Des assaillants ont tué au moins 32 personnes lors d'une série d'attaques contre des villages dans le nord-ouest du Nigeria, selon les résidents, tandis que les efforts internationaux pour faire face aux conflits et à l'instabilité se poursuivaient sur de multiples fronts. Les attaques, menées par des assaillants armés à moto, ont ciblé trois villages dans le nord-ouest du Nigeria, incendiant des maisons et des magasins, comme l'a rapporté The Guardian. Simultanément, les efforts diplomatiques ont vu le ministre iranien des Affaires étrangères, Abbas Araghchi, arriver à Genève pour un deuxième cycle de pourparlers nucléaires avec les États-Unis, comme l'a détaillé Al Jazeera.
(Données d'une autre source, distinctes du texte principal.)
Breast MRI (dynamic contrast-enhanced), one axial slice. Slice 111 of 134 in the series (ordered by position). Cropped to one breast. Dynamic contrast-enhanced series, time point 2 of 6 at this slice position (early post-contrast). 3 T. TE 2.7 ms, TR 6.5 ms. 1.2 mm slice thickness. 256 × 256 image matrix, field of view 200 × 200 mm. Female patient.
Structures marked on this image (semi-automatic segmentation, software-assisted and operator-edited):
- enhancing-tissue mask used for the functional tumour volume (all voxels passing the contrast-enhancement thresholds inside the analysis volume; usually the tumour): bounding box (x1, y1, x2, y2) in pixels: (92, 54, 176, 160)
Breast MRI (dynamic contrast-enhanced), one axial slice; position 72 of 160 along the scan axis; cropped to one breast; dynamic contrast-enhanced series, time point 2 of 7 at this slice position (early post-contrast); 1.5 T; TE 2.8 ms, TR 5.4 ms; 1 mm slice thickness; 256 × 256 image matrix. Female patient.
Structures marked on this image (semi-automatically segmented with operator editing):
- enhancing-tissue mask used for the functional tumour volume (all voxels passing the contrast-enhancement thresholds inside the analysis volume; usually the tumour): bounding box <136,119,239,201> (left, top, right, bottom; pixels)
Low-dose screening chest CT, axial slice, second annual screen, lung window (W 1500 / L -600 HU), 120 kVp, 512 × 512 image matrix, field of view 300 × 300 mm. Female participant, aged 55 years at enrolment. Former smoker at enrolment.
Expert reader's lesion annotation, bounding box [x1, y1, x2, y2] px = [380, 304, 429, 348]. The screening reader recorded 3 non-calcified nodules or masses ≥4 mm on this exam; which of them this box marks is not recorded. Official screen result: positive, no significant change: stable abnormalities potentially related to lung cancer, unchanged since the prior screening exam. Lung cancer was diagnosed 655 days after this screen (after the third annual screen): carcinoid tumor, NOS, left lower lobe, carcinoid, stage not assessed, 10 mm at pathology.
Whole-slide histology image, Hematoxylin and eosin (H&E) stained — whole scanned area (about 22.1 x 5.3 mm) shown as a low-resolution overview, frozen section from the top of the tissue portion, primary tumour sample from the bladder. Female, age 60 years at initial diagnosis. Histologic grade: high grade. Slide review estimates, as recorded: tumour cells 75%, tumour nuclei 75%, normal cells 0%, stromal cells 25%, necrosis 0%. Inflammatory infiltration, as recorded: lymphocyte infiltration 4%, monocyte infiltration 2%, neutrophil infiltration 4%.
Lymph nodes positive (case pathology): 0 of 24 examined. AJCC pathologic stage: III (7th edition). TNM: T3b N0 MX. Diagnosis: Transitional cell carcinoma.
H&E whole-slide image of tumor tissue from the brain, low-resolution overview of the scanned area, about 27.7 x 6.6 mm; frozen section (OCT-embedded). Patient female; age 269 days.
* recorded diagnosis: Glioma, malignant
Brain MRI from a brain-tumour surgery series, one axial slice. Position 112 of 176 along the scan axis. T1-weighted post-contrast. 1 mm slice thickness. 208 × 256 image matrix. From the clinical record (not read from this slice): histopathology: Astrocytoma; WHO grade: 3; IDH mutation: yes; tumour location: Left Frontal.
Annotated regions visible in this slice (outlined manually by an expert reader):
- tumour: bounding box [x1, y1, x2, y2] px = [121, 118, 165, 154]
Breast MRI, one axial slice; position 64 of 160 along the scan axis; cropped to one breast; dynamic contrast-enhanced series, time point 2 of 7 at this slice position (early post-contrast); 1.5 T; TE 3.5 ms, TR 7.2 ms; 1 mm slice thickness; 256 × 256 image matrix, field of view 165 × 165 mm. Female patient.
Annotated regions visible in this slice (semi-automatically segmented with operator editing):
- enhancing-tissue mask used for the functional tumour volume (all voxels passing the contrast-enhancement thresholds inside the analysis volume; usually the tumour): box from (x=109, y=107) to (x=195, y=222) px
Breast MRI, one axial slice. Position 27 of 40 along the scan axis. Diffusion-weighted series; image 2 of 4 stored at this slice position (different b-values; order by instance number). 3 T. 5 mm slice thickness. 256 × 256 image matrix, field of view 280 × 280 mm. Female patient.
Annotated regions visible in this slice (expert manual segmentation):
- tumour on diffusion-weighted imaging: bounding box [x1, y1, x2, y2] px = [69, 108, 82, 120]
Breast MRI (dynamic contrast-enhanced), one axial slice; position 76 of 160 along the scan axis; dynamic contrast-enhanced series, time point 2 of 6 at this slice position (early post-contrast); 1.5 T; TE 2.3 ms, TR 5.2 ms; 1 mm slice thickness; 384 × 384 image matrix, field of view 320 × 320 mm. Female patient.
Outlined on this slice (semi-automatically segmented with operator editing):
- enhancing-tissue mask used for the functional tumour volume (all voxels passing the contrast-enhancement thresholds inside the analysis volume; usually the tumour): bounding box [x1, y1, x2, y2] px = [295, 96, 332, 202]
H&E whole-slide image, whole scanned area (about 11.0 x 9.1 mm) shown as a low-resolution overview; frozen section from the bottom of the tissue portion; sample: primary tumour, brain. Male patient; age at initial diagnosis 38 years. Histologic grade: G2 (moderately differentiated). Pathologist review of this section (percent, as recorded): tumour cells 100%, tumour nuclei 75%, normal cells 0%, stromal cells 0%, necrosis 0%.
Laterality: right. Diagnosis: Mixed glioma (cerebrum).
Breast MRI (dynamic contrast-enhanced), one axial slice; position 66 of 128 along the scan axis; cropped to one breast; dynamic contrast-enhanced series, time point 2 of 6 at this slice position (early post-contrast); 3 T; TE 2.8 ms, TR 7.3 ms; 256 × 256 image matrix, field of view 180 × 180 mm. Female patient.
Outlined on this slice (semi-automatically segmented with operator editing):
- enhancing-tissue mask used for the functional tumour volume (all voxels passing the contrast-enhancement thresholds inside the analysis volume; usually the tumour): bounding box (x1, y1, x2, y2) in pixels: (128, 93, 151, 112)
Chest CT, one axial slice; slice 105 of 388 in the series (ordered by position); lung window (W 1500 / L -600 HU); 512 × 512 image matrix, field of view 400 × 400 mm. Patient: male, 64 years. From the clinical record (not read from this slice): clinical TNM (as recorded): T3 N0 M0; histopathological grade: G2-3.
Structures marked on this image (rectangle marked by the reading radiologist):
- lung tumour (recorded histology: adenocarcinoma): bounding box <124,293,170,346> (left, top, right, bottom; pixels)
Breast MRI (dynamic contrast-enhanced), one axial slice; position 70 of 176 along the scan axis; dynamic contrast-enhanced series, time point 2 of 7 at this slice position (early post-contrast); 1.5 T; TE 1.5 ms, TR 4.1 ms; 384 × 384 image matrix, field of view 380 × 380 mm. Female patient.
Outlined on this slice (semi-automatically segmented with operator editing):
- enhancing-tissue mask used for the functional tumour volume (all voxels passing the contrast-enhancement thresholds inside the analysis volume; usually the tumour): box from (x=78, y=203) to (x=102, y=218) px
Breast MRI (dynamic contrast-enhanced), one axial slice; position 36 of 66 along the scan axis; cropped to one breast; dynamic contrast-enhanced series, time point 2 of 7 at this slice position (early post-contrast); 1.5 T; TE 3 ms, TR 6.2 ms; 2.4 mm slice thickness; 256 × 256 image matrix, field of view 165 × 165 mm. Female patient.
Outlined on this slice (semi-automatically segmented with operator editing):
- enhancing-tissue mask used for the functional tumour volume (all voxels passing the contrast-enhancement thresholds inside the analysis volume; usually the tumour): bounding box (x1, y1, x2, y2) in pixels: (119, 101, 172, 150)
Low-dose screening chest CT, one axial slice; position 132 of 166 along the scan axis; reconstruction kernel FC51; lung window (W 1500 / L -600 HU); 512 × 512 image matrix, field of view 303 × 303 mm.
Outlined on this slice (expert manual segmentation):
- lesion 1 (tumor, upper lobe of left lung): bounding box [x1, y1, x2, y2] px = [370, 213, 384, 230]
Les attaques au Nigeria, qui ont eu lieu le 4 février, ont suscité une forte réaction du gouvernement, qui subit des pressions croissantes pour rétablir la stabilité, selon The Guardian. Les résidents ont décrit les assaillants arrivant à moto et tirant sans discrimination. La violence met en évidence l'insécurité persistante dans la région.
À Genève, les pourparlers nucléaires visent à réduire les tensions et à éviter une éventuelle confrontation militaire, une situation que le guide suprême iranien, l'ayatollah Ali Khamenei, a prévenu qu'elle pourrait dégénérer en conflit régional, a rapporté Al Jazeera. Araghchi a déclaré sur X qu'il était arrivé à Genève "avec de vraies idées pour parvenir à un accord juste et équitable", tout en soulignant également que "la soumission face aux menaces" n'était pas à l'ordre du jour.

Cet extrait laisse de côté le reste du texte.